──────── RECORD SET ────────

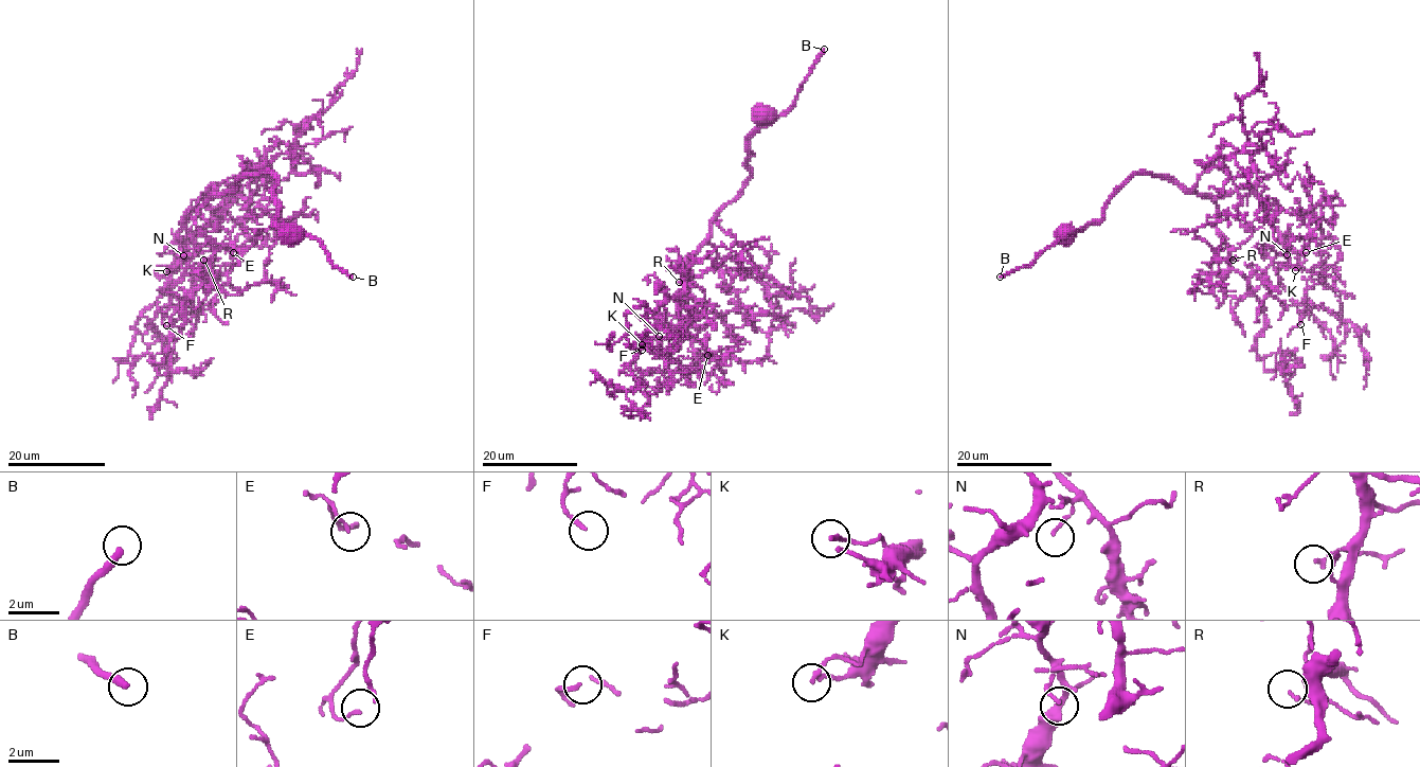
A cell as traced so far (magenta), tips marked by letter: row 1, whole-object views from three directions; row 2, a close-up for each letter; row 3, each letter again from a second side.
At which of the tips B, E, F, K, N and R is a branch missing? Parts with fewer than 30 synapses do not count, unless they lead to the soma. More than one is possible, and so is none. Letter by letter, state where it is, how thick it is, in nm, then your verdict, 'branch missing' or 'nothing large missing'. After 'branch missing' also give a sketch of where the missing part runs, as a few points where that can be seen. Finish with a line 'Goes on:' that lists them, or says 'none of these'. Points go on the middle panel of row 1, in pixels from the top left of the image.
B: place (824, 49); calibre 280 nm; branch missing
E: place (707, 355); calibre 110 nm; nothing large missing
F: place (642, 350); calibre 160 nm; nothing large missing
K: place (642, 344); calibre 160 nm; nothing large missing
N: place (659, 336); calibre 120 nm; nothing large missing
R: place (679, 282); calibre 130 nm; nothing large missing
Goes on: B

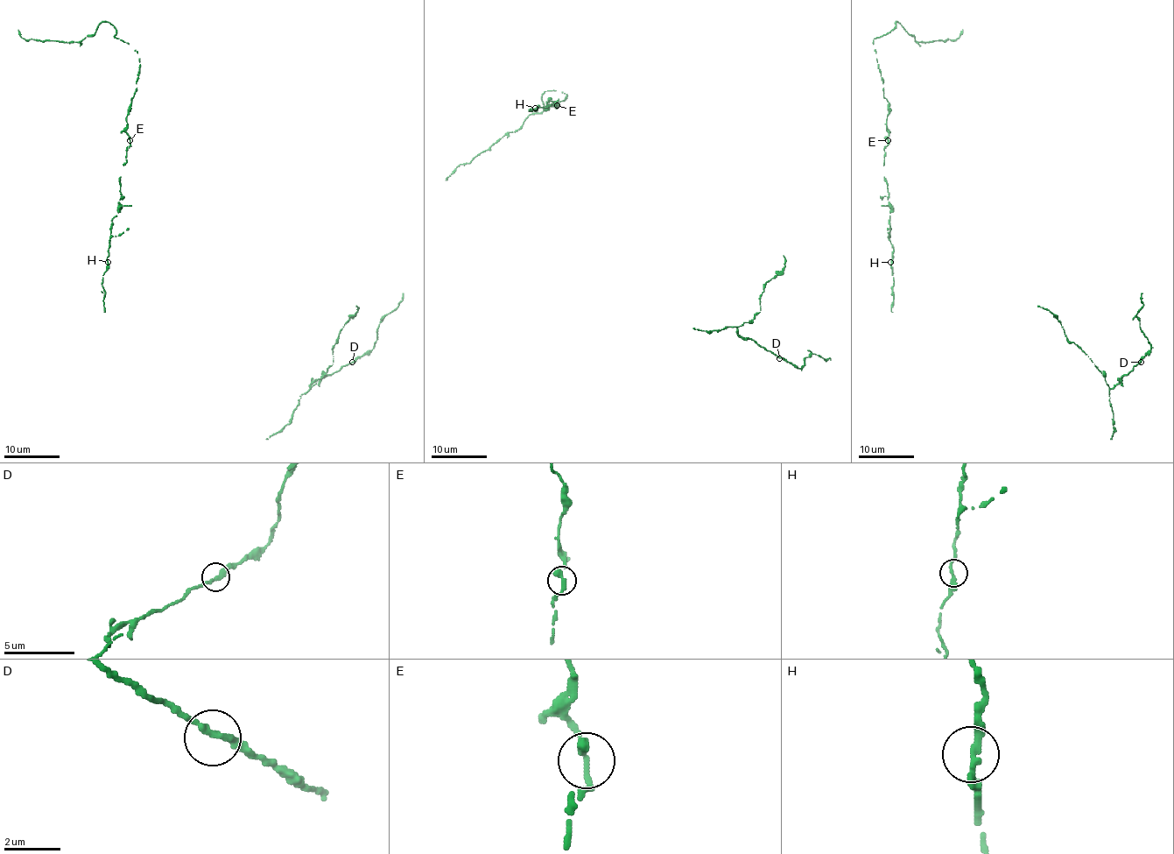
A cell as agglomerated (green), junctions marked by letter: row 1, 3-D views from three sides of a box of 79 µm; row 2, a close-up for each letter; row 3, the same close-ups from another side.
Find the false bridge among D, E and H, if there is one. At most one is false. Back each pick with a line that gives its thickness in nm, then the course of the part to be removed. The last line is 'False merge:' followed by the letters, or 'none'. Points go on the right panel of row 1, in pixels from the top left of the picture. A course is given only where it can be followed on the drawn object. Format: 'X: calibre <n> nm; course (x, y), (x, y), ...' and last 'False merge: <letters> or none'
False merge: none

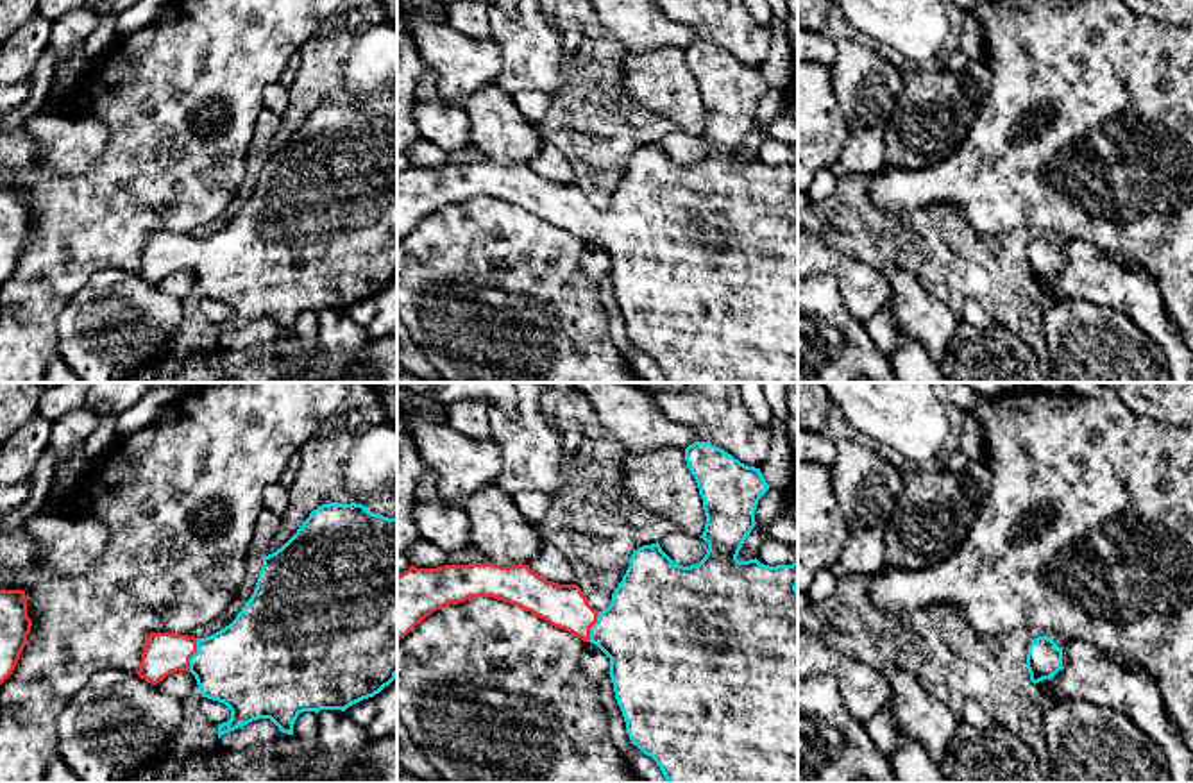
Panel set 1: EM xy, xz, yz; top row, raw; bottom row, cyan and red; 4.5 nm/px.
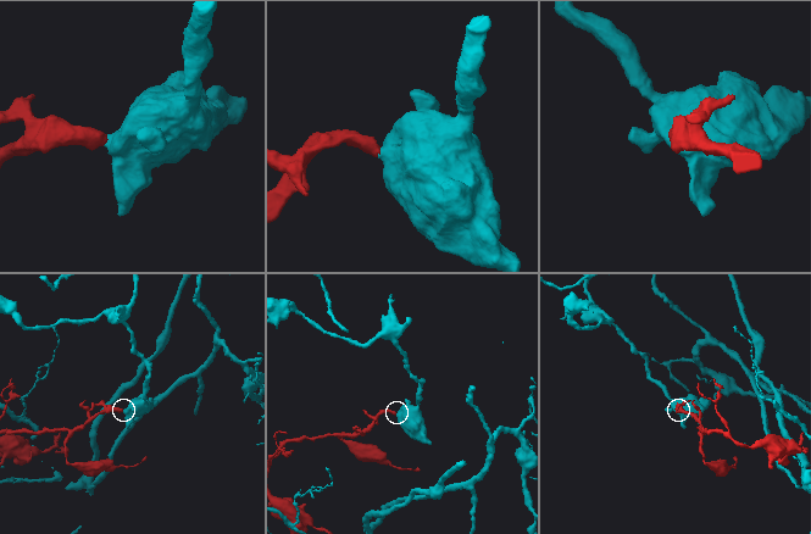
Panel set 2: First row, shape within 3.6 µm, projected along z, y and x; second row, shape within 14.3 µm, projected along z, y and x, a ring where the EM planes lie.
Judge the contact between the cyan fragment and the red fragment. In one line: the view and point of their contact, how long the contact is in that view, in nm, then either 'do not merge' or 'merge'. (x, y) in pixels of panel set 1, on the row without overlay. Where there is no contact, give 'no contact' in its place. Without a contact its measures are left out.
xy (194, 254) | 150 nm | merge

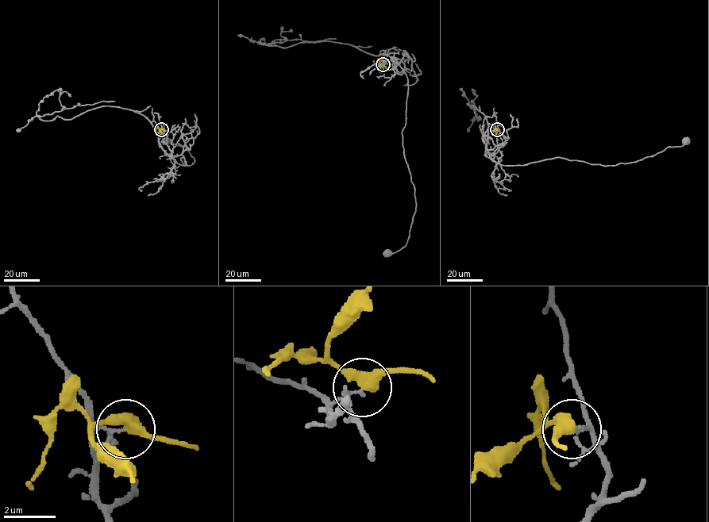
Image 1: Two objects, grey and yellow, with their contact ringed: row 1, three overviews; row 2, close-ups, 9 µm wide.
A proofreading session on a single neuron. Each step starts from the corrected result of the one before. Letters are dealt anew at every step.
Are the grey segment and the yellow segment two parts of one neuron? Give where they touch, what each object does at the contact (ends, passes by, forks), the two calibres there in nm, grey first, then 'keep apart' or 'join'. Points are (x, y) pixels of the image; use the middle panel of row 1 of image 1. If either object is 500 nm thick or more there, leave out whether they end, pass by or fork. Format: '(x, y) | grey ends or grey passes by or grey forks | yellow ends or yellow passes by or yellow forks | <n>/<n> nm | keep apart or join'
(383, 64) | grey passes by | yellow passes by | 90/440 nm | keep apart

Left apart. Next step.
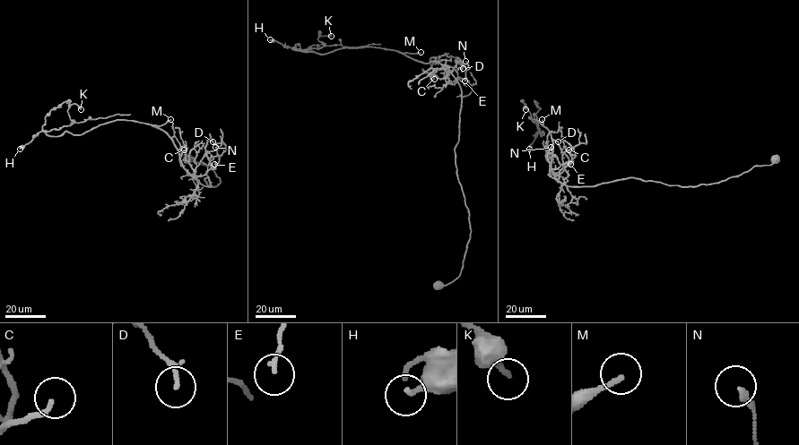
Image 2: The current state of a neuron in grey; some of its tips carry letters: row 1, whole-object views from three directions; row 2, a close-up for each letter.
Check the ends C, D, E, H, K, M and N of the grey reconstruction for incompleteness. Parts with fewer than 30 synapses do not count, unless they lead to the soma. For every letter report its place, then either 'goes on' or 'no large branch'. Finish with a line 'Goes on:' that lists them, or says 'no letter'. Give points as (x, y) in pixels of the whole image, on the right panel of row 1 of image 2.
C: at (568, 149); goes on
D: at (558, 141); no large branch
E: at (570, 164); no large branch
H: at (529, 149); no large branch
K: at (525, 109); no large branch
M: at (542, 119); goes on
N: at (551, 147); no large branch
Goes on: C, M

────────

Out of the records above, please copy exactly the lines from the line with "Judge the contact" up to and including the line with "Image 1: Two", minus the pictures.

- ANSWER TO THE PROBLEM:
Judge the contact between the cyan fragment and the red fragment. In one line: the view and point of their contact, how long the contact is in that view, in nm, then either 'do not merge' or 'merge'. (x, y) in pixels of panel set 1, on the row without overlay. Where there is no contact, give 'no contact' in its place. Without a contact its measures are left out.
xy (194, 254) | 150 nm | merge

Image 1: Two objects, grey and yellow, with their contact ringed: row 1, three overviews; row 2, close-ups, 9 µm wide.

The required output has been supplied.